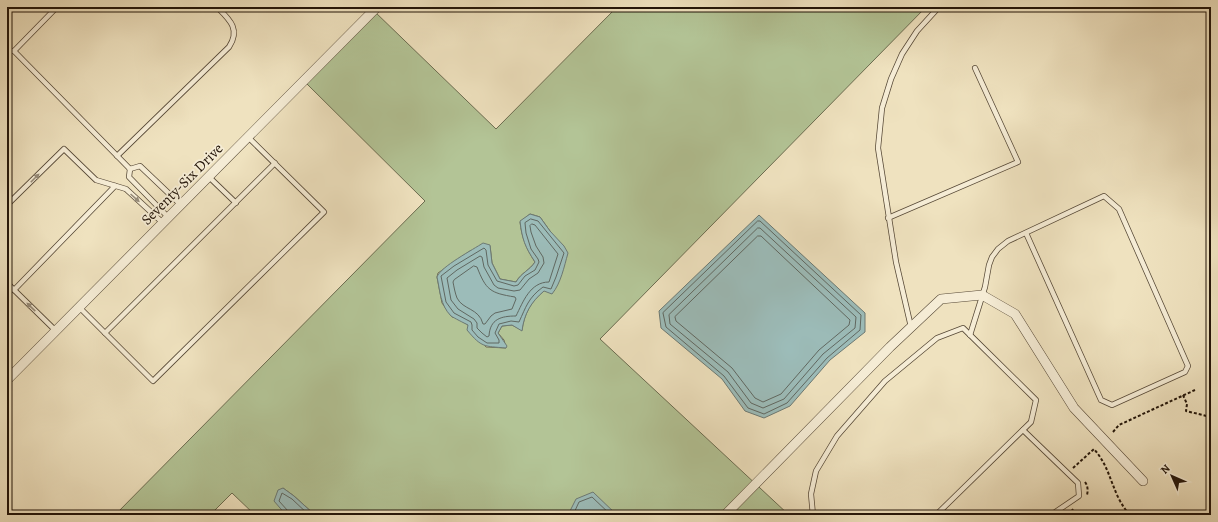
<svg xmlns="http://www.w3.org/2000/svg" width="1218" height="522" viewBox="0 0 1218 522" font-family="Alegreya,serif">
<rect width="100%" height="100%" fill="#efe2bf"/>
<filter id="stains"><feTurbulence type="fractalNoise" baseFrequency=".005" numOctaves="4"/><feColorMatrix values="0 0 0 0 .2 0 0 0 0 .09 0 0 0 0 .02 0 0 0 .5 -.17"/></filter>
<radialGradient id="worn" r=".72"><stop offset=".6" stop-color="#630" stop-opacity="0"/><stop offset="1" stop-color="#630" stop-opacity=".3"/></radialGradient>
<path fill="#b3c496" stroke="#6b6c50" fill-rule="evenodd" d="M617,7h309l-326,332 189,176h-474l-21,-19 -11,-8 -1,23 4,4h-31l-23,-22 -22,22h-95l310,-314 -121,-120 69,-71 123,119zM530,214l10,3 10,14 -6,60c-13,10 -20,23 -22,39l-10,-5 -10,1 -4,7 6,7 2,8 -20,-1 -18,-22 -11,-7 -5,-1 -10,-14 -5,-26 1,-4 32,-22 20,-5 2,17 8,16 16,3c5,-9 14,-12 19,-20 -9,-14 -13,-24 -15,-40z"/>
<g fill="#9cbcb9" stroke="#6c7973">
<path d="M530,214l10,3 10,14 14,15 4,7c-4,14 -7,30 -16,41l-8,-3c-13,11 -20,23 -22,40l-10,-6 -10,1 -4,7 9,13 -1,2c-22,-2 -24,0 -39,-18l1,-5c-4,-2 -14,-7 -17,-9 -11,-11 -11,-26 -14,-39 3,-10 37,-28 46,-34l7,2 2,18 8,16 16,3c5,-9 14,-12 19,-20 -10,-15 -13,-23 -15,-41z"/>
<path d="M759,215l106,98v19l-35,28 -40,46 -26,12 -19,-7 -23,-32 -61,-51 -2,-17z"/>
<path d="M283,488l11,8 21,19h-29l-12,-14 4,-11z"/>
<path d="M593,492l24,23h-49l8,-16z"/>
</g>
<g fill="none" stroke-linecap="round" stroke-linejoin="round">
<g stroke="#606861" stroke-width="1">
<path d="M531,219l7,2 26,32 -8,24 -5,12 -8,-2c-15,11 -17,20 -24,35l-8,-1 -12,3 -4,9 4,7v3h-12l-9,-6 -6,-7v-5l-1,-3 -17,-9 -8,-11 -5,-26 13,-10 30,-18 2,2 2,15 9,16 17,5 4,-1 7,-9 10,-6 4,-8 -1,-3 -7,-10 -5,-16 -1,-10z"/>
<path d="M758,221h2l101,94 -1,15 -33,28 -40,45 -23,11 -16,-6 -24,-32 -58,-49 -3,-14z"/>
<path d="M532,224l3,1 23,29 -9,28c-19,0 -26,20 -33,34 -15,0 -26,3 -27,20l-2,1 -5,-4 -5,-5v-5l-3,-4 -16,-10 -7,-9 -4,-22 10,-8 23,-14 2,1 2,10 10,18 4,3 16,3 6,-1 9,-11 9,-6 6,-10 -1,-6 -7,-11 -5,-14 -1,-6z"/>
<path d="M758,228h2l96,89 -1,11 -32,26 -39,45 -21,9 -12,-5 -23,-31 -58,-48 -1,-9z"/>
<path d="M758,236h3l89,84 -1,5 -30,25 -38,44 -18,8 -8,-4 -23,-30 -56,-47 -1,-4z"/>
<path d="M474,266l3,1c9,23 13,26 38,30l1,2 -4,10 -17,4 -4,3 -6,8h-2c-4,-16 -20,-14 -26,-26 -2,-5 -3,-11 -4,-16l1,-2z"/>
<path d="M289,515l-1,-4 -9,-10 3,-8 10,6 17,16"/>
<path d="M573,515l6,-13 13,-5 19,18"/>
</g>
<defs>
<g id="lane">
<path d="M57,7l-43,44 116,118"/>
<path d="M7,51h7"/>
<path d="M117,156l112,-109c12,-18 0,-28 -12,-40"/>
<path d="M130,169l10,-3 41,39"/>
<path d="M130,169l-1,8 39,40"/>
<path d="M209,177l27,26"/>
<path d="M7,205l57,-56 32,31 30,9 37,34"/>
<path d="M888,218l130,-56 -43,-94"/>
<path d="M7,283l49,48"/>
<path d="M14,290l101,-104"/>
<path d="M79,307l74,74 171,-169 -76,-75"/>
<path d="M911,327l-15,-65 -18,-114 4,-40 9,-29 11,-25 15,-23 22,-24"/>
<path d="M105,333l170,-170"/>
<path d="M970,335l15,-48 4,-22 3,-8 6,-8 10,-8 96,-45 15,13 69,157 -3,6 -73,33 -11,-5 -75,-167"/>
<path d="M1023,430l55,53 1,13 -28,19"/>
<path d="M813,515l-2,-21 5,-23 21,-35 48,-55 52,-43 26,-10 73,72 -5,22 -95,93"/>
</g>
<g id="street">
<path d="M7,380l370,-373"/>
<path d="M725,515l165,-168 51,-48 41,-4 33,19 59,94 69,73"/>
</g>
</defs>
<use href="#lane" stroke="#564836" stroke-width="6"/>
<use href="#street" stroke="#564836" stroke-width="10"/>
<g stroke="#231509" stroke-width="2" stroke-dasharray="3 2" stroke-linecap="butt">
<path d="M1183,395l4,9 -1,7 25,6"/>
<path d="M1113,432l6,-7 76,-35"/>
<path d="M1073,468l21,-19c14,16 16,32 25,50 3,6 7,11 10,16"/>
<path d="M1085,482c3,4 3,9 2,13"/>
<path d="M1072,509l4,6"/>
</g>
<use href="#lane" stroke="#f5ecd5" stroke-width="4.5"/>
<use href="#street" stroke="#f5ecd5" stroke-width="9"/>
</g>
<defs><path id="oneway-solid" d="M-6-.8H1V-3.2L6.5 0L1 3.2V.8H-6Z"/></defs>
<g fill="#968b79">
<use href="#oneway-solid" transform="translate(35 178) rotate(-45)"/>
<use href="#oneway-solid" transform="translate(135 198) rotate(42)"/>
<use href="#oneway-solid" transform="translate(31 307) rotate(-136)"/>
</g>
<g text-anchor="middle" stroke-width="3.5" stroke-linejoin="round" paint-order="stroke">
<g font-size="15" fill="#231509" stroke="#f5ecd5">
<text transform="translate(182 184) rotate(-45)" y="5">Seventy-Six Drive</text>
</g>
</g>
<rect width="1218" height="522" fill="none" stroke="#efe2bf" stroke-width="24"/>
<rect x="8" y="8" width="1202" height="506" fill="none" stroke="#231509" stroke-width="2"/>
<rect x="12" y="12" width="1194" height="498" fill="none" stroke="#231509"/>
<g transform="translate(1172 476) rotate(315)" stroke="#f5ecd5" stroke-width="3" paint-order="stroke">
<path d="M0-3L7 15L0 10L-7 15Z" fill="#231509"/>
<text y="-6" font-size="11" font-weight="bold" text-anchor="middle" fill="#231509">N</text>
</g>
<rect width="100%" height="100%" filter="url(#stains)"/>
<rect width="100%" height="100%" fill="url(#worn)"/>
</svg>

★ ★ ★

• **TO DO**
Please write out all of the data verbatim, with no pictures in the copy.

• **EXERCISE ANSWER**
<svg xmlns="http://www.w3.org/2000/svg" width="1218" height="522" viewBox="0 0 1218 522" font-family="Alegreya,serif">
<rect width="100%" height="100%" fill="#efe2bf"/>
<filter id="stains"><feTurbulence type="fractalNoise" baseFrequency=".005" numOctaves="4"/><feColorMatrix values="0 0 0 0 .2 0 0 0 0 .09 0 0 0 0 .02 0 0 0 .5 -.17"/></filter>
<radialGradient id="worn" r=".72"><stop offset=".6" stop-color="#630" stop-opacity="0"/><stop offset="1" stop-color="#630" stop-opacity=".3"/></radialGradient>
<path fill="#b3c496" stroke="#6b6c50" fill-rule="evenodd" d="M617,7h309l-326,332 189,176h-474l-21,-19 -11,-8 -1,23 4,4h-31l-23,-22 -22,22h-95l310,-314 -121,-120 69,-71 123,119zM530,214l10,3 10,14 -6,60c-13,10 -20,23 -22,39l-10,-5 -10,1 -4,7 6,7 2,8 -20,-1 -18,-22 -11,-7 -5,-1 -10,-14 -5,-26 1,-4 32,-22 20,-5 2,17 8,16 16,3c5,-9 14,-12 19,-20 -9,-14 -13,-24 -15,-40z"/>
<g fill="#9cbcb9" stroke="#6c7973">
<path d="M530,214l10,3 10,14 14,15 4,7c-4,14 -7,30 -16,41l-8,-3c-13,11 -20,23 -22,40l-10,-6 -10,1 -4,7 9,13 -1,2c-22,-2 -24,0 -39,-18l1,-5c-4,-2 -14,-7 -17,-9 -11,-11 -11,-26 -14,-39 3,-10 37,-28 46,-34l7,2 2,18 8,16 16,3c5,-9 14,-12 19,-20 -10,-15 -13,-23 -15,-41z"/>
<path d="M759,215l106,98v19l-35,28 -40,46 -26,12 -19,-7 -23,-32 -61,-51 -2,-17z"/>
<path d="M283,488l11,8 21,19h-29l-12,-14 4,-11z"/>
<path d="M593,492l24,23h-49l8,-16z"/>
</g>
<g fill="none" stroke-linecap="round" stroke-linejoin="round">
<g stroke="#606861" stroke-width="1">
<path d="M531,219l7,2 26,32 -8,24 -5,12 -8,-2c-15,11 -17,20 -24,35l-8,-1 -12,3 -4,9 4,7v3h-12l-9,-6 -6,-7v-5l-1,-3 -17,-9 -8,-11 -5,-26 13,-10 30,-18 2,2 2,15 9,16 17,5 4,-1 7,-9 10,-6 4,-8 -1,-3 -7,-10 -5,-16 -1,-10z"/>
<path d="M758,221h2l101,94 -1,15 -33,28 -40,45 -23,11 -16,-6 -24,-32 -58,-49 -3,-14z"/>
<path d="M532,224l3,1 23,29 -9,28c-19,0 -26,20 -33,34 -15,0 -26,3 -27,20l-2,1 -5,-4 -5,-5v-5l-3,-4 -16,-10 -7,-9 -4,-22 10,-8 23,-14 2,1 2,10 10,18 4,3 16,3 6,-1 9,-11 9,-6 6,-10 -1,-6 -7,-11 -5,-14 -1,-6z"/>
<path d="M758,228h2l96,89 -1,11 -32,26 -39,45 -21,9 -12,-5 -23,-31 -58,-48 -1,-9z"/>
<path d="M758,236h3l89,84 -1,5 -30,25 -38,44 -18,8 -8,-4 -23,-30 -56,-47 -1,-4z"/>
<path d="M474,266l3,1c9,23 13,26 38,30l1,2 -4,10 -17,4 -4,3 -6,8h-2c-4,-16 -20,-14 -26,-26 -2,-5 -3,-11 -4,-16l1,-2z"/>
<path d="M289,515l-1,-4 -9,-10 3,-8 10,6 17,16"/>
<path d="M573,515l6,-13 13,-5 19,18"/>
</g>
<defs>
<g id="lane">
<path d="M57,7l-43,44 116,118"/>
<path d="M7,51h7"/>
<path d="M117,156l112,-109c12,-18 0,-28 -12,-40"/>
<path d="M130,169l10,-3 41,39"/>
<path d="M130,169l-1,8 39,40"/>
<path d="M209,177l27,26"/>
<path d="M7,205l57,-56 32,31 30,9 37,34"/>
<path d="M888,218l130,-56 -43,-94"/>
<path d="M7,283l49,48"/>
<path d="M14,290l101,-104"/>
<path d="M79,307l74,74 171,-169 -76,-75"/>
<path d="M911,327l-15,-65 -18,-114 4,-40 9,-29 11,-25 15,-23 22,-24"/>
<path d="M105,333l170,-170"/>
<path d="M970,335l15,-48 4,-22 3,-8 6,-8 10,-8 96,-45 15,13 69,157 -3,6 -73,33 -11,-5 -75,-167"/>
<path d="M1023,430l55,53 1,13 -28,19"/>
<path d="M813,515l-2,-21 5,-23 21,-35 48,-55 52,-43 26,-10 73,72 -5,22 -95,93"/>
</g>
<g id="street">
<path d="M7,380l370,-373"/>
<path d="M725,515l165,-168 51,-48 41,-4 33,19 59,94 69,73"/>
</g>
</defs>
<use href="#lane" stroke="#564836" stroke-width="6"/>
<use href="#street" stroke="#564836" stroke-width="10"/>
<g stroke="#231509" stroke-width="2" stroke-dasharray="3 2" stroke-linecap="butt">
<path d="M1183,395l4,9 -1,7 25,6"/>
<path d="M1113,432l6,-7 76,-35"/>
<path d="M1073,468l21,-19c14,16 16,32 25,50 3,6 7,11 10,16"/>
<path d="M1085,482c3,4 3,9 2,13"/>
<path d="M1072,509l4,6"/>
</g>
<use href="#lane" stroke="#f5ecd5" stroke-width="4.5"/>
<use href="#street" stroke="#f5ecd5" stroke-width="9"/>
</g>
<defs><path id="oneway-solid" d="M-6-.8H1V-3.2L6.5 0L1 3.2V.8H-6Z"/></defs>
<g fill="#968b79">
<use href="#oneway-solid" transform="translate(35 178) rotate(-45)"/>
<use href="#oneway-solid" transform="translate(135 198) rotate(42)"/>
<use href="#oneway-solid" transform="translate(31 307) rotate(-136)"/>
</g>
<g text-anchor="middle" stroke-width="3.5" stroke-linejoin="round" paint-order="stroke">
<g font-size="15" fill="#231509" stroke="#f5ecd5">
<text transform="translate(182 184) rotate(-45)" y="5">Seventy-Six Drive</text>
</g>
</g>
<rect width="1218" height="522" fill="none" stroke="#efe2bf" stroke-width="24"/>
<rect x="8" y="8" width="1202" height="506" fill="none" stroke="#231509" stroke-width="2"/>
<rect x="12" y="12" width="1194" height="498" fill="none" stroke="#231509"/>
<g transform="translate(1172 476) rotate(315)" stroke="#f5ecd5" stroke-width="3" paint-order="stroke">
<path d="M0-3L7 15L0 10L-7 15Z" fill="#231509"/>
<text y="-6" font-size="11" font-weight="bold" text-anchor="middle" fill="#231509">N</text>
</g>
<rect width="100%" height="100%" filter="url(#stains)"/>
<rect width="100%" height="100%" fill="url(#worn)"/>
</svg>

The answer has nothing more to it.